▶ Text excerpt
=== Begin Enclosure ===

I learned this history from Loretta Ross, cofounder and national coordinator of SisterSong - Women of Color Reproductive Justice Collective. I encourage you to learn from her directly.

The terms “women of color” and more broadly, “people of color” have been in common use ever since that moment. But as we live through this time of great upheaval, of deepening understanding of how interconnected systems of white supremacy impact everything in our society, a new term is emerging.

“BIPOC” is a term that’s been around for a few years now, but started to be used more commonly in the Sierra Club community just last year. It stands for “Black, Indigenous and people of color.”

I’ve been using BIPOC  for a while in other movement spaces. But I didn’t always employ it at Sierra Club, because it just wasn’t common. Many folks in our community wouldn't have known what I meant. But as the racial justice uprising was unfolding last summer, some staff members and volunteer leaders, including myself, started to evolve the language we were using at Sierra Club. I was seeing this term, BIPOC, which originated in social justice movements, pop up all over the place, in fairly mainstream spaces. I thought Sierra Club was ready too. 

So I, along with other staff of color, started using BIPOC, rather than just people of color. Now it’s in common use across the organization, and we’re working on supporting all our members and supporters to learn about this term - hence this blog post you’re reading right now.

So why have people lifted up  this new term, when the term “people of color” has been serving as a convenient catch-all for people who experience oppression on the basis of their racial identity? Well, it’s because the term “people of color” has frankly become a little too convenient. Referring to all people who aren’t white with one collective describer erases the very real differences in lived experience among people of different races.

Of course BIPOC people share some similar experiences. But systemic racism continues to oppress, invalidate, and deeply affect the lives of Black and Indigenous people in ways other people of color may not necessarily experience. Black and Indigenous individuals and communities still bear the extractive and dehumanizing impacts of slavery and genocide, in concrete ways that play out every day of our lives.

=== End Enclosure ===

▶ Data supplied
=== Begin Enclosure ===

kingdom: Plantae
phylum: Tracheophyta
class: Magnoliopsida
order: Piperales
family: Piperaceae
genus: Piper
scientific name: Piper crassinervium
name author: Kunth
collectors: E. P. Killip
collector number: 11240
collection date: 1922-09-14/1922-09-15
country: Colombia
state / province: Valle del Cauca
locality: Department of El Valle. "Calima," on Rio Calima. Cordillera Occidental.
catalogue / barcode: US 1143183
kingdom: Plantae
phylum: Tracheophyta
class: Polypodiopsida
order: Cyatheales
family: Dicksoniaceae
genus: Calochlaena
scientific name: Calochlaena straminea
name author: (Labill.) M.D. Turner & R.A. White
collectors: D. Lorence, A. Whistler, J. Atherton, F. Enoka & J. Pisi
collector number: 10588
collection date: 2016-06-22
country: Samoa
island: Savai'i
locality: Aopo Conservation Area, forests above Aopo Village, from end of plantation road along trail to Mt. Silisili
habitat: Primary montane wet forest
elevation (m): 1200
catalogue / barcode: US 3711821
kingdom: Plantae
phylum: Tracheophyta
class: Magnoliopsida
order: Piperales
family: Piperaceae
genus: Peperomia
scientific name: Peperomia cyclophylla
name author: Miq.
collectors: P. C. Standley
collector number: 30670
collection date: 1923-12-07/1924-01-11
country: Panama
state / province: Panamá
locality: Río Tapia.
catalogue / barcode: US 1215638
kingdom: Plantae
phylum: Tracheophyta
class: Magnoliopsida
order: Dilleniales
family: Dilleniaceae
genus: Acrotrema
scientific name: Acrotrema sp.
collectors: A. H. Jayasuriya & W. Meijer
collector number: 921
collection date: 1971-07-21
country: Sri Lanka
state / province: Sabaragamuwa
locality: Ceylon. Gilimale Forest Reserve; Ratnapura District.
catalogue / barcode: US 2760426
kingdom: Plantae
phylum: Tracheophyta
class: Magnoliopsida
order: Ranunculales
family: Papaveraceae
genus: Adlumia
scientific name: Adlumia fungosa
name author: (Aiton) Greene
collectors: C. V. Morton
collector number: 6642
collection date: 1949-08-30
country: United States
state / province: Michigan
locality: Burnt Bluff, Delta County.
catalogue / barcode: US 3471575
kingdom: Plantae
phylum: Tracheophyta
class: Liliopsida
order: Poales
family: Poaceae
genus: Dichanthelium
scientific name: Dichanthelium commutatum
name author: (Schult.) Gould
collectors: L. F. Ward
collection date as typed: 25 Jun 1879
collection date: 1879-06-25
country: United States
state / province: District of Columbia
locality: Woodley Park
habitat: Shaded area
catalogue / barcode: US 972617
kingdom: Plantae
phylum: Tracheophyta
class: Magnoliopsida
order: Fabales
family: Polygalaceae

=== End Enclosure ===

▶ Exercise brief
Which distinct phrases does the text on the term BIPOC set in quotation marks? List each one once.

▶ Response to the exercise
- women of color
- people of color
- BIPOC
- Black, Indigenous and people of color